There have been intensive research efforts to realize high efficiency Si nanostructure array solar cells, since
the nanostructured Si wafers can significantly lower the optical reflection in broad wavelength range. The
remarkable AR effects are originated from graded refractive index, multiple reflection, and Mie resonance.1,2
The measured photovoltaic (PV) performance of nanostructured cells, however, often cannot surpass that of
conventional cells, despite their substantially enhanced optical absorption. This suggests that the collection
capability of photo-generated carriers as well as the absorption of incoming light should be carefully considered
for the nanostructured solar cells.
In this work, we performed comparative experimental and simulation studies of hexagonal nanoconical
frustum array solar cells to provide insight into improving performance of the nanostructured Si PV devices. The
power conversion efficiency of the nano-patterned cell was 15.8%, much higher than that of the flat cell, 14.3%.

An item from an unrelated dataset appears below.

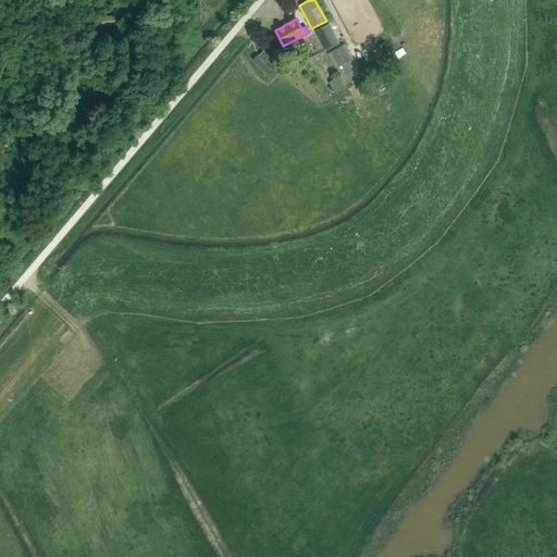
[(338,44),(333,34),(319,41),(324,51),(338,44)]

The optical simulations showed that the optical gain of the nano-patterned cells maintained, as the absorber
thickness was reduced to 10 m. The expected photocurrent of the 10 μm thick cell even slightly exceeded the
Lambertian limit, due to the increase in absorption for light having a wavelength of >1 μm. The optical benefits
of the nanostructure array, in particular the substrate-coupled Mie resonance, also caused strong concentration of
light near the top surface of the nano-patterned cells. As a result, the highest photon density was expected to
reside near the p–n junction, where the built-in potential readily separates the electron–hole pairs. This would
enable very efficient carrier collection, only if proper surface passivation could suppress electrical loss.
REFERENCES
1. Kim, J. et al., “Transparent conductor-embedding nanocones for selective emitters: optical and electrical
improvements of Si solar cells,” Sci. Rep. Vol. 5, 9256, 2015.
2. Cho, Y. et al., “Wafer-scale nanoconical frustum array crystalline silicon solar cells: promising candidates
for ultrathin device applications,” Nanoscale Vol. 6, 9568-9573, 2014.